また本実施例において、露光中(撮影中)に画像の読み出しおよび被写体の測距が可能なCMOSセンサを用いると、等速度で移動していない被写体に対して、手振れ補正機能の光軸補正機能を利用して随時追従することができる。このような構成によれば、ステップS307にてフォーカスレンズ104およびズームレンズ103の駆動制御によってサーボ追従が不可能であっても、手振れ補正機能を利用してサーボ追従が可能となる場合がある。本実施例では、手振れ補正機能を利用してサーボ追従が可能であるか否かの判定ステップを追加することができる。また、被写体の動き(移動範囲)が撮像光学系(フォーカスレンズ104、ズームレンズ103、または、シフトレンズ102)または撮像部22(撮像素子)のアクチュエータの可動範囲を超える場合、即時に露光を中止する。このとき画像処理部24は、不足の露出ゲインを与える。これにより、失敗画像になる可能性を低減することができる。

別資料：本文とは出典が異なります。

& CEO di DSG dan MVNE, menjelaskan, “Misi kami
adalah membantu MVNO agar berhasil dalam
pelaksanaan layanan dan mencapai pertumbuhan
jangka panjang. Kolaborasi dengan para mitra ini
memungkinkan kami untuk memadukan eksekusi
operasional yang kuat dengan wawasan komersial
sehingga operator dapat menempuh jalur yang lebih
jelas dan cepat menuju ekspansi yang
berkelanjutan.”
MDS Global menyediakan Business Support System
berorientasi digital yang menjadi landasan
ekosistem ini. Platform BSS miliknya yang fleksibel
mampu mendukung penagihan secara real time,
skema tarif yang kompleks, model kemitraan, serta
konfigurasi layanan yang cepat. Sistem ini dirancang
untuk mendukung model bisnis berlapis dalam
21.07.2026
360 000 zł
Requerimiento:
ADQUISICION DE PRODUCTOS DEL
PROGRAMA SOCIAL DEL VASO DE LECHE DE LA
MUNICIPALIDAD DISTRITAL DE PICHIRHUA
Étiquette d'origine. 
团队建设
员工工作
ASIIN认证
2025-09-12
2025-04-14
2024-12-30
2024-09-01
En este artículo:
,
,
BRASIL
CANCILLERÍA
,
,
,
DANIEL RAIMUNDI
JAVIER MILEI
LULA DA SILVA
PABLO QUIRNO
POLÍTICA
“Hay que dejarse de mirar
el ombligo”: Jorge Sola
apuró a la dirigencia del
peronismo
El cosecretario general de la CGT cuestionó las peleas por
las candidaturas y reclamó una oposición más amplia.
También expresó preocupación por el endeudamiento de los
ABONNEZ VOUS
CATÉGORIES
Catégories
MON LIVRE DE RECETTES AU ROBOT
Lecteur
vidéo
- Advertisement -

このように本実施例において、制御手段50bは、露光中(撮影中)において被写体の動きを検出するように構成されている(S302、S303)。また制御手段50bは、被写体の動きに基づいて、被写体が画面内における所定の領域内に収まるように撮影光学系を駆動することができるか否かを判定する(S307)。
好ましくは、デジタルカメラ100は、振れを検出する振れ検出手段50cと、振れ検出手段50cからの信号に基づいて撮影光学系の光軸を光学的に補正する振れ補正手段(アクチュエータ121またはアクチュエータ221)を有する。また好ましくは、制御手段50bは、被写体が画面内における所定の領域内に収まるように撮影光学系を駆動することができないと判定した場合、振れ補正手段を用いて被写体が所定の領域内に収まるように制御する。より好ましくは、撮影光学系はシフトレンズ102を含む。そして振れ補正手段は、被写体が所定の領域内に収まるように、シフトレンズ102を光軸に直交する面内において移動させる。また好ましくは、振れ補正手段は、被写体が所定の領域内に収まるように、撮像部22(撮像素子)を光軸に直交する面内において移動させる。より好ましくは、制御手段50bは、シフトレンズ102または撮像部22(撮像素子)の可動範囲、および、被写体の動きに基づいて露光時間を決定する。

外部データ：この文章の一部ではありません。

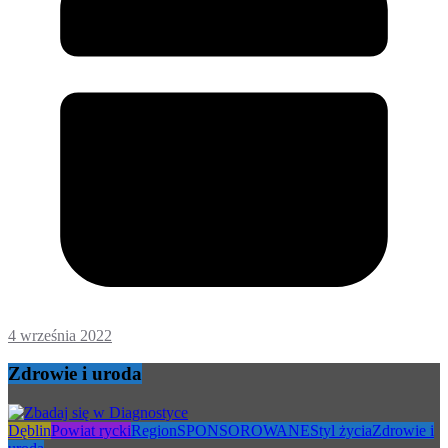
4 września 2022
Zdrowie i uroda
Dęblin
Powiat rycki
Region
SPONSOROWANE
Styl życia
Zdrowie i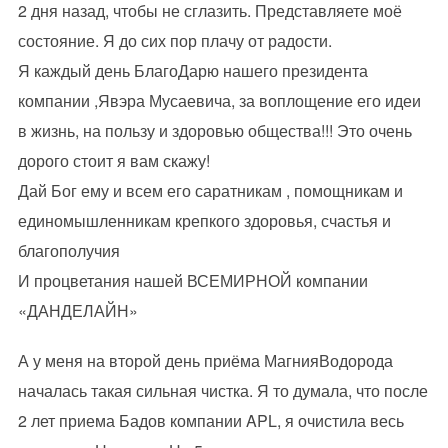
2 дня назад, чтобы не сглазить. Представляете моё
состояние. Я до сих пор плачу от радости.
Я каждый день БлагоДарю нашего президента
компании ,Явэра Мусаевича, за воплощение его идеи
в жизнь, на пользу и здоровью общества!!! Это очень
дорого стоит я вам скажу!
Дай Бог ему и всем его саратникам , помощникам и
единомышленникам крепкого здоровья, счастья и
благополучия
И процветания нашей ВСЕМИРНОЙ компании
«ДАНДЕЛАЙН»
А у меня на второй день приёма МагнияВодорода
началась такая сильная чистка. Я то думала, что после
2 лет приема Бадов компании APL, я очистила весь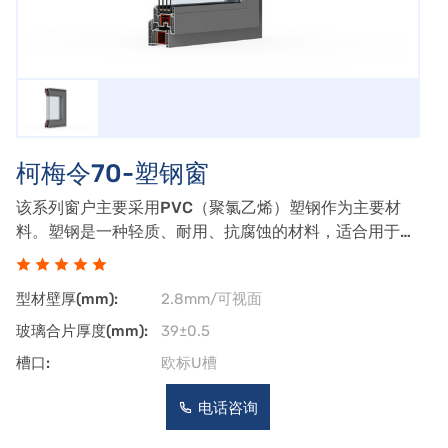
柯梅令70-塑钢窗
该系列窗户主要采用PVC（聚氯乙烯）塑钢作为主要材
料。塑钢是一种轻质、耐用、抗腐蚀的材料，适合用于门
窗制造。极窄边框设计：尽管是塑钢窗，但柯梅令70系列
追求窄边框效果，以增强室内外的视觉通透性。多腔室结
型材壁厚(mm):
2.8mm/可视面
构：塑钢窗通常设计有多腔室，以增强保温
玻璃合片厚度(mm):
39±0.5
槽口:
欧标U槽
电话咨询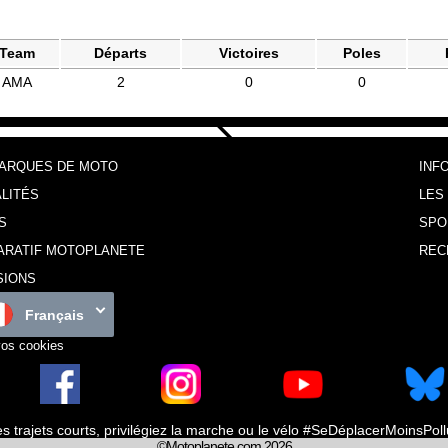
Team
Départs
Victoires
Poles
AMA
2
0
0
MARQUES DE MOTO
INF
LITÉS
LES
S
SPO
ARATIF MOTOPLANETE
REC
SIONS
Français
vos cookies
es trajets courts, privilégiez la marche ou le vélo #SeDéplacerMoinsPol
©Motoplanete.com 2026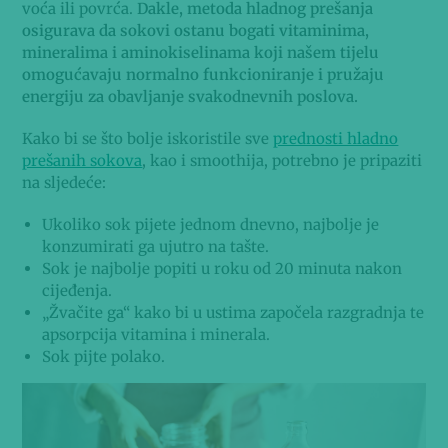
voća ili povrća.
Dakle, metoda hladnog prešanja
osigurava da sokovi ostanu bogati vitaminima,
mineralima i aminokiselinama koji našem tijelu
omogućavaju normalno funkcioniranje i pružaju
energiju za obavljanje svakodnevnih poslova.
Kako bi se što bolje iskoristile sve
prednosti hladno
prešanih sokova
, kao i smoothija, potrebno je pripaziti
na sljedeće:
Ukoliko sok pijete jednom dnevno, najbolje je
konzumirati ga ujutro na tašte.
Sok je najbolje popiti u roku od 20 minuta nakon
cijeđenja.
„Žvačite ga“ kako bi u ustima započela razgradnja te
apsorpcija vitamina i minerala.
Sok pijte polako.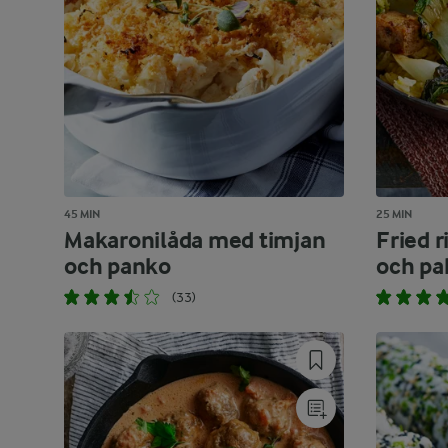
45 MIN
25 MIN
Makaronilåda med timjan
Fried 
och panko
och pa
(33)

好ましくは、デジタルカメラ100は、画像データを処理する画像処理手段(画像処理部24)を有する。制御手段50bは、被写体が画面内における所定の領域内に収まるように撮影光学系を駆動することができないと判定した場合、露光を停止する(S309)。そして画像処理手段は、画像データの露光不足を補うように画像処理を行う(S310)。

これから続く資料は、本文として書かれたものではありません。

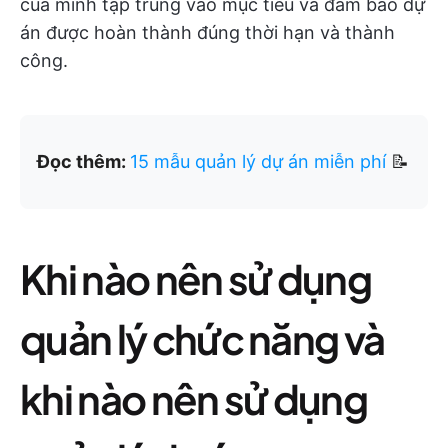
của mình tập trung vào mục tiêu và đảm bảo dự
án được hoàn thành đúng thời hạn và thành
công.
Đọc thêm:
15 mẫu quản lý dự án miễn phí
📝
Khi nào nên sử dụng
quản lý chức năng và
khi nào nên sử dụng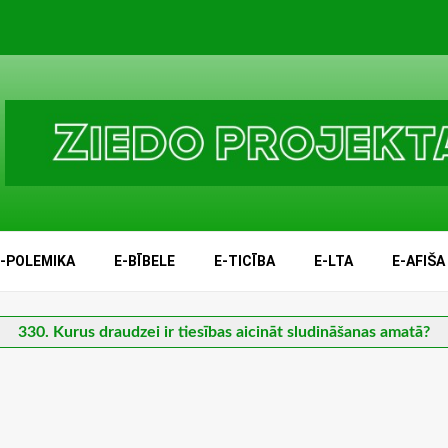
E-POLEMIKA
E-BĪBELE
E-TICĪBA
E-LTA
E-AFIŠA
330. Kurus draudzei ir tiesības aicināt sludināšanas amatā?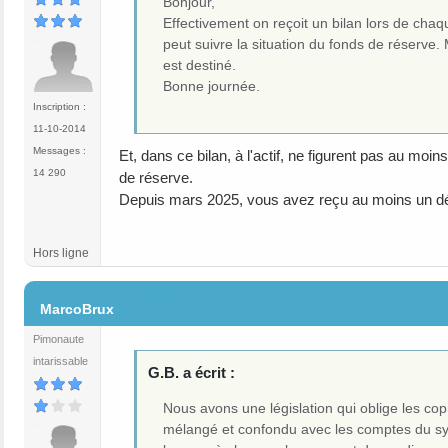
Bonjour,
Effectivement on reçoit un bilan lors de chaq
peut suivre la situation du fonds de réserve.
est destiné.
Bonne journée.
Inscription :
11-10-2014
Messages :
Et, dans ce bilan, à l'actif, ne figurent pas au moi
14 290
de réserve.
Depuis mars 2025, vous avez reçu au moins un dé
Hors ligne
#15
MarcoBrux
Pimonaute
intarissable
G.B. a écrit :
Nous avons une législation qui oblige les co
mélangé et confondu avec les comptes du syn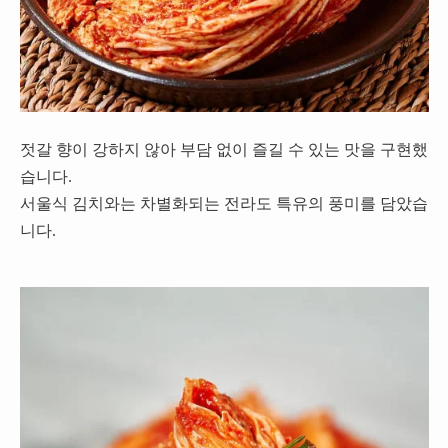
젓갈 향이 강하지 않아 부담 없이 즐길 수 있는 맛을 구현했
습니다.
서울식 김치와는 차별화되는 전라도 특유의 풍미를 담았습
니다.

また、上述の各実施例の機能を実現するソフトウェアのプログラムを、記録媒体から直接、或いは有線/無線通信を用いてプログラムを実行可能なコンピュータを有するシステム又は装置に供給し、そのプログラムを実行する場合も本発明に含む。従って、本発明の機能処理をコンピュータで実現するために、該コンピュータに供給、インストールされるプログラムコード自体も本発明を実現するものである。つまり、本発明の機能処理を実現するためのコンピュータプログラム自体も本発明に含まれる。その場合、プログラムの機能を有していれば、オブジェクトコード、インタプリタにより実行されるプログラム、OSに供給するスクリプトデータ等、プログラムの形態を問わない。プログラムを供給するための記録媒体としては、例えば、ハードディスク、磁気テープ等の磁気記録媒体、光/光磁気記憶媒体、不揮発性の半導体メモリでもよい。また、プログラムの供給方法としては、コンピュータネットワーク上のサーバに本発明を形成するコンピュータプログラムを記憶し、接続のあったクライアントコンピュータはがコンピュータプログラムをダウンロードしてプログラムするような方法も考えられる。
各実施例によれば、移動被写体の良好な流し撮り撮影が可能な撮像装置、撮像装置の制御方法、プログラム、および、記憶媒体を提供することができる。
以上、本発明の好ましい実施例について説明したが、本発明はこれらの実施例に限定されず、その要旨の範囲内で種々の変形及び変更が可能である。上述の実施例の一部を適宜組み合わせてもよい。